Born and raised in Germany, Jessica came to Peru for the first time in 1991. She has been married to the son of an Andean highland farmer community for the last 14 years, and now lives in Cusco with her two daughters.
After having made Peru her home country in 1994, she started a dental laboratory and worked as a German teacher at the German Peruvian Cultural Association in Cusco and on occasions as an interpreter for German tourist groups in the rainforests near Puerto Maldonado.
Since 1997 she has been working as a freelance naturalist guide in the rainforests of Manu National Park in the Madre de Dios department in Southern Peru.
During this time she has also served as an ad honorem consultant for Manu`s indigenous Harakmbut and Matsiguenka people on issues related to ecotourism and native communities. Her ever deepening friendships with inhabitants of the native communities that surround Manu National Park have allowed her to submerge herself deeply in their cultures and everyday lives. Her anthropological focus has been on the Harakmbut people and their history and has consisted mainly of collecting the scarce ethnographic material and making it available to the remaining families of individuals depicted on photos and described in texts.
For the last six years, after a life threatening health condition that was healed with the help of traditional medicine, she has been following a strictly traditional Shipibo apprenticeship for becoming an Ayahuasca healer by dieting teacher plants and learning healing songs. Her personal commitment, passionate research and subsequent empiric studies in anthropology, ethnobotany, Amazonian shamanism, ethnopsychology, transpersonal psychology and quantum physics have made of her an expert practitioner who now uses indigenous Amazonian tools for integral healing and personal transformation.

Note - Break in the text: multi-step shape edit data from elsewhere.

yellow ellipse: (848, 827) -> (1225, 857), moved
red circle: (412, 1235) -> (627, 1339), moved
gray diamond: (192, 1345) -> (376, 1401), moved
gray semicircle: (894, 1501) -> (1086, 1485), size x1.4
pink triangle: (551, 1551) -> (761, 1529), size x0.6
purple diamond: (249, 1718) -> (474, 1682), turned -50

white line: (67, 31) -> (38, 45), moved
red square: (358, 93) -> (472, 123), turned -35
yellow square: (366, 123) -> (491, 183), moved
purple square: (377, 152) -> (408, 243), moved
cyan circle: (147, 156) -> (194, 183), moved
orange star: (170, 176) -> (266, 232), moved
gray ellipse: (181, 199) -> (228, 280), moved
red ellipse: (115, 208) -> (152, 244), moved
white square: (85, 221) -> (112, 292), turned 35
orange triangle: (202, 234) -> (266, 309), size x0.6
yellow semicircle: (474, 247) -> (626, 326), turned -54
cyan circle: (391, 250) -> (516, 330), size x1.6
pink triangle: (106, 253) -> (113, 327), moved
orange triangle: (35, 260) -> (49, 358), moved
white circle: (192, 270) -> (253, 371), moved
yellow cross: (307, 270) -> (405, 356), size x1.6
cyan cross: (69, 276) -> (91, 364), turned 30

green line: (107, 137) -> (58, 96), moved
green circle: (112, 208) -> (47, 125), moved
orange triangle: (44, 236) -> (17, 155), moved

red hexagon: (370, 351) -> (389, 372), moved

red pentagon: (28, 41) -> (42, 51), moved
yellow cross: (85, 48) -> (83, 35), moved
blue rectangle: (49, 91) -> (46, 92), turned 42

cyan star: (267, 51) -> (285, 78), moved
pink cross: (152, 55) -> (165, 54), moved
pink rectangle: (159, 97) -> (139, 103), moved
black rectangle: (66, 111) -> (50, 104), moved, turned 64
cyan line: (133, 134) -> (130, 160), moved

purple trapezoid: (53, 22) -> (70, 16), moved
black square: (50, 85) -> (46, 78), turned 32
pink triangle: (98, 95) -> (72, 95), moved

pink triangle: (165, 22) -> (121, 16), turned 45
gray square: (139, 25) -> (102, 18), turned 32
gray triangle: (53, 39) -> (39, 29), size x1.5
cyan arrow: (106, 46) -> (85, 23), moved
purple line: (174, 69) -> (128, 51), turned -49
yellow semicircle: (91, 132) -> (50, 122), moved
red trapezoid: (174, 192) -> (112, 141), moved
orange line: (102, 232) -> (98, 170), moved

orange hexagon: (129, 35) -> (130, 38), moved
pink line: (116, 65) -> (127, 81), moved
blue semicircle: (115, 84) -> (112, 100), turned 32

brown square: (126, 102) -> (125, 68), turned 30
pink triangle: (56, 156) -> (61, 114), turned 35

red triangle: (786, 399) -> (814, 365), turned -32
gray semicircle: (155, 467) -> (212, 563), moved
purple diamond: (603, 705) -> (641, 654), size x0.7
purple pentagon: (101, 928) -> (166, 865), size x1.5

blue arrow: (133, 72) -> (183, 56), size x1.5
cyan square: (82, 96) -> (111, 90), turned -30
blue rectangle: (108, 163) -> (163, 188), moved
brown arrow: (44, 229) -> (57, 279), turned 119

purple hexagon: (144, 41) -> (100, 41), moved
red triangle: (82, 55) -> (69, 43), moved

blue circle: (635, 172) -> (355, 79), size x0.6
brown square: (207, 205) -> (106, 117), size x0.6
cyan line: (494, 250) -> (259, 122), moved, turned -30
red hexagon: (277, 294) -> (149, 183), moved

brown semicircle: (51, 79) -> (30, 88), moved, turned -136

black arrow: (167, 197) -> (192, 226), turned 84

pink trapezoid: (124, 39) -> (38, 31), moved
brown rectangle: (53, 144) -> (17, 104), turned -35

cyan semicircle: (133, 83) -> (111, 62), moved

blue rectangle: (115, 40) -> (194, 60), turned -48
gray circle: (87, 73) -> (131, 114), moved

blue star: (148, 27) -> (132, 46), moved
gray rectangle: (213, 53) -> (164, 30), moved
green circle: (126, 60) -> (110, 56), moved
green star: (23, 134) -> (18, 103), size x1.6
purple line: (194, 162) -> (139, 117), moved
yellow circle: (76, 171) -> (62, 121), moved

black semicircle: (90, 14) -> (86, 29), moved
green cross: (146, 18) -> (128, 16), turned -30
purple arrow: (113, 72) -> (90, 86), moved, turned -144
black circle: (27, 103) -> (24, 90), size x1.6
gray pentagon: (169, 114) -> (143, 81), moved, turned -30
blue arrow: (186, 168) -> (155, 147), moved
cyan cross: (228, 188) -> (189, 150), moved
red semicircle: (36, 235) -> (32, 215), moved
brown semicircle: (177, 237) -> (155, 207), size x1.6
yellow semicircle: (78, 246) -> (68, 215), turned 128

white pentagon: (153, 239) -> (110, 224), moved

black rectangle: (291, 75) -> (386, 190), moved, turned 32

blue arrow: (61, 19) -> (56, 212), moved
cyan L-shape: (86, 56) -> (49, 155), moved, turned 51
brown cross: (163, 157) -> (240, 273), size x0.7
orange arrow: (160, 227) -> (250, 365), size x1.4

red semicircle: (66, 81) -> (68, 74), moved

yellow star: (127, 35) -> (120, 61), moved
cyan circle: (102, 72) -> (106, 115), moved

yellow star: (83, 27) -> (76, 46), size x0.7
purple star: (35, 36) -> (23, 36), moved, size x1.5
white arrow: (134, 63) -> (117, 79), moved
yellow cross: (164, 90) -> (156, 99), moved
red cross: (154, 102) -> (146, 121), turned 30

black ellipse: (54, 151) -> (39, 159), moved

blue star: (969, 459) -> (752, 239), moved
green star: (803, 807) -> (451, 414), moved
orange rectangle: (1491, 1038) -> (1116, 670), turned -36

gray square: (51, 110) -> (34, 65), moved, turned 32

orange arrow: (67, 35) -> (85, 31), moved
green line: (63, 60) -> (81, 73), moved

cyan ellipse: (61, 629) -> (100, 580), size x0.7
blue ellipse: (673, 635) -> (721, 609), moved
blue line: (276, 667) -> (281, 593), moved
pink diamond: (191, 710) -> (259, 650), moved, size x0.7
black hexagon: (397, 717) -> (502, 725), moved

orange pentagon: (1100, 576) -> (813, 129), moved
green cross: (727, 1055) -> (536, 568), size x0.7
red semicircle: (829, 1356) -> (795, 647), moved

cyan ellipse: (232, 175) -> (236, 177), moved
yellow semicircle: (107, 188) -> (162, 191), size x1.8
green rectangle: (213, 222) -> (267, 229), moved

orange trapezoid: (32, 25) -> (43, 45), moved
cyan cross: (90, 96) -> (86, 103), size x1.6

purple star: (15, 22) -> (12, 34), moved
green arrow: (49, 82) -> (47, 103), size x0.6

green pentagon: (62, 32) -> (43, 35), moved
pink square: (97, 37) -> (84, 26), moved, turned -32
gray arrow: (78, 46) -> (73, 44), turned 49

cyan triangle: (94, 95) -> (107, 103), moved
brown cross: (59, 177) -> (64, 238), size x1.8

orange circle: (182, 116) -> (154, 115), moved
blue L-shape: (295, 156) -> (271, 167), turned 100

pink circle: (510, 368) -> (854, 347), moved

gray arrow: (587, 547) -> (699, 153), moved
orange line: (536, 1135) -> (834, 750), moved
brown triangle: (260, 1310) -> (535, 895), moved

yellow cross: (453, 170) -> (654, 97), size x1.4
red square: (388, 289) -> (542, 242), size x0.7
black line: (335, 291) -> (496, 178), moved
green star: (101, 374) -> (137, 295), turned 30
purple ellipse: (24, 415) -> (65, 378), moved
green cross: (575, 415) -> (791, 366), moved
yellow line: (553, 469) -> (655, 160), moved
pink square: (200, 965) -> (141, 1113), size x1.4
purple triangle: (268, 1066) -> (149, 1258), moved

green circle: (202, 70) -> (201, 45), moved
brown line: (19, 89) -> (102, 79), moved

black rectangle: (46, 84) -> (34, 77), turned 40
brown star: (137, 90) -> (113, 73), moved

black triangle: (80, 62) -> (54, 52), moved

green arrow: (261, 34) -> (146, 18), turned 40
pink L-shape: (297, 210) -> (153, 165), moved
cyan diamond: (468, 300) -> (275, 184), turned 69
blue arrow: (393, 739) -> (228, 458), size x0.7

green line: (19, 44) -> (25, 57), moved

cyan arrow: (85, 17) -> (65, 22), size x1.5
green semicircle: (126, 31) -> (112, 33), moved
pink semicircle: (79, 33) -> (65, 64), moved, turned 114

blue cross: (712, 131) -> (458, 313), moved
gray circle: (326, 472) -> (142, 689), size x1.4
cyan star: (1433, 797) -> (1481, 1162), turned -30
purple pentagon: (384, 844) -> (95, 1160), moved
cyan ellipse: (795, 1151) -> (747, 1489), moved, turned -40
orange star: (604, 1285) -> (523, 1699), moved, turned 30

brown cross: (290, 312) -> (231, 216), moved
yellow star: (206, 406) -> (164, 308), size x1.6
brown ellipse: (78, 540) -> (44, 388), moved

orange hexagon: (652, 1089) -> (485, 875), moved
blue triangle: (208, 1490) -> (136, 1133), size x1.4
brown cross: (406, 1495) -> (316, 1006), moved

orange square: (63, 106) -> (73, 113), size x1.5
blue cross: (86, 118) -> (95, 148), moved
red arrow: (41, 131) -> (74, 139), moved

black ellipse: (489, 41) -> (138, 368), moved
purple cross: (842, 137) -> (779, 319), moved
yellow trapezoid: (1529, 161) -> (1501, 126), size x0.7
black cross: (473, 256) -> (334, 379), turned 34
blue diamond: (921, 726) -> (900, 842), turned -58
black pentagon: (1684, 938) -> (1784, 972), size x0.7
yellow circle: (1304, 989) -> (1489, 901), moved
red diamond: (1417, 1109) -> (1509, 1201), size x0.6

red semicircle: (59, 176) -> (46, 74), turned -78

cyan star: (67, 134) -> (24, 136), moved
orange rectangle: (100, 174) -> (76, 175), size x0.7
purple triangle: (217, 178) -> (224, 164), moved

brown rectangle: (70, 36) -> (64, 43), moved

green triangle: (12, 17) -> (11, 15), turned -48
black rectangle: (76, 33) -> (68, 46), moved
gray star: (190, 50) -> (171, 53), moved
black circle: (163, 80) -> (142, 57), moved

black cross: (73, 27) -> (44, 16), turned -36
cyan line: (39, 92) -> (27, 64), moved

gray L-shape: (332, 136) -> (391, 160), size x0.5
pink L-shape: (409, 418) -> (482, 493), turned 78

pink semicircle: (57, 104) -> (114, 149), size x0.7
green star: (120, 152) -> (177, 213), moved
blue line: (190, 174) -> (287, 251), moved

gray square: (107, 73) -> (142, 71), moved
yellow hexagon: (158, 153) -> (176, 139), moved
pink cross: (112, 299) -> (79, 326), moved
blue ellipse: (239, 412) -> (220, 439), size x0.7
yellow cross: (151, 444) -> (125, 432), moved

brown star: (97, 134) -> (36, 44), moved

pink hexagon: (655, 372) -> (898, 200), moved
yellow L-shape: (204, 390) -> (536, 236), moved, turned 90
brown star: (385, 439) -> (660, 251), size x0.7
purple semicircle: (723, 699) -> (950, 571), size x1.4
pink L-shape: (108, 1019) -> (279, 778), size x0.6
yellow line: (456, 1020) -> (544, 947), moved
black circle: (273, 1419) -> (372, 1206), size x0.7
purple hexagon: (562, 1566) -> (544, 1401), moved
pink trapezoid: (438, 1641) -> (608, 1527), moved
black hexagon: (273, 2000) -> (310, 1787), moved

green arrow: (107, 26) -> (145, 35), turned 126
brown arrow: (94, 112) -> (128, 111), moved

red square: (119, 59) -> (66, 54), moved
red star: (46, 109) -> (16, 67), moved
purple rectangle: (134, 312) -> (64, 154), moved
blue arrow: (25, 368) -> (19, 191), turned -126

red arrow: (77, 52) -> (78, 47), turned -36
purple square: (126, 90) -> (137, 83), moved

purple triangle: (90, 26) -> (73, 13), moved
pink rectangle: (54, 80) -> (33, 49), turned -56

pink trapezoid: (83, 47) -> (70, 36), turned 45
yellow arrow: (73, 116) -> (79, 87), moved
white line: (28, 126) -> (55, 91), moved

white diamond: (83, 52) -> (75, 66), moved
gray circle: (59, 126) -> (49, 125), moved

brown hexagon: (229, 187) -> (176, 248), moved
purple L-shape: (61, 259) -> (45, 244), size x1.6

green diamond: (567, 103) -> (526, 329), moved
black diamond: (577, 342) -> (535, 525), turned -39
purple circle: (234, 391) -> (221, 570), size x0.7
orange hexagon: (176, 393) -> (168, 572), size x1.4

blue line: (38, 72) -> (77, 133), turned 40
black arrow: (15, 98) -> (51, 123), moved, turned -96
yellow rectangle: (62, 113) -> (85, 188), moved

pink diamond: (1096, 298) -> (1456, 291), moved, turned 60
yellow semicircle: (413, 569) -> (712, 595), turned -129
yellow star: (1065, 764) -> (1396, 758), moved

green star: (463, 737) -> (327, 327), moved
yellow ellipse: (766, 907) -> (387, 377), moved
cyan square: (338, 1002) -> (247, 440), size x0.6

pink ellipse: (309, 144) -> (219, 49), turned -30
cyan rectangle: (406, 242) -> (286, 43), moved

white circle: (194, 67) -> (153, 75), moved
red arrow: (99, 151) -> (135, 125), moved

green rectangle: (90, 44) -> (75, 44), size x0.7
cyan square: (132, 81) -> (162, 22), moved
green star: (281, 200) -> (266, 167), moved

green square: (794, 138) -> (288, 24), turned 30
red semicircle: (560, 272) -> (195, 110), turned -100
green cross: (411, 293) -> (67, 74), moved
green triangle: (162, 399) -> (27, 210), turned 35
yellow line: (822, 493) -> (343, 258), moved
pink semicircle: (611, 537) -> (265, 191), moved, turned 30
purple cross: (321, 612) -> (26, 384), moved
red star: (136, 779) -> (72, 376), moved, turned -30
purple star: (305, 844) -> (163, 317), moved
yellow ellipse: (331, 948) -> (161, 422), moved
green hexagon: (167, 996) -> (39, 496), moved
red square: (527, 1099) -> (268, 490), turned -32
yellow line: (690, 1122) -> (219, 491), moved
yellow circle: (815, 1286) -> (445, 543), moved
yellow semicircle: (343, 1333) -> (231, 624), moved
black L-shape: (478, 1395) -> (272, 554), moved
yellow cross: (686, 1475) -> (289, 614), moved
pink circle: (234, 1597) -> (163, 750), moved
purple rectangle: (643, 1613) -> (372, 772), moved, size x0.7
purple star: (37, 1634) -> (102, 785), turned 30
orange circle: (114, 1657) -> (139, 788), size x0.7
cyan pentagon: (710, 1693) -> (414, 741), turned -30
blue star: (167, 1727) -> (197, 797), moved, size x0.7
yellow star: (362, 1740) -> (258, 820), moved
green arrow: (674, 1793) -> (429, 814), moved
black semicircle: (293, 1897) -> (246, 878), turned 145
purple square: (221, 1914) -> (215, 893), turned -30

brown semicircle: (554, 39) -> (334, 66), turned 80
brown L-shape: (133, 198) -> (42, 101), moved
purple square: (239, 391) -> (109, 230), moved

Currently she provides socially and culturally adapted health treatments and advice to individuals from very different social and cultural backgrounds at her home, putting to practice her knowledge and abilities which are constantly and increasingly being requested by Manu`s indigenous people and the Native Federation of the department of Madre de Dios (FENAMAD). She calls her work “trans- and interculturally applied transpersonal ethnopsychology”.
Until today she still is actively engaged in the development of an ecotourism initiative developed by native Harakmbut people on the Alto Madre de Dios river, adjacent to Manu National Park.
Her unpublished works include an ethnobotanical dictionary for the Manu area, the translation of an English novel containing unique historical information on the Harakmbut people.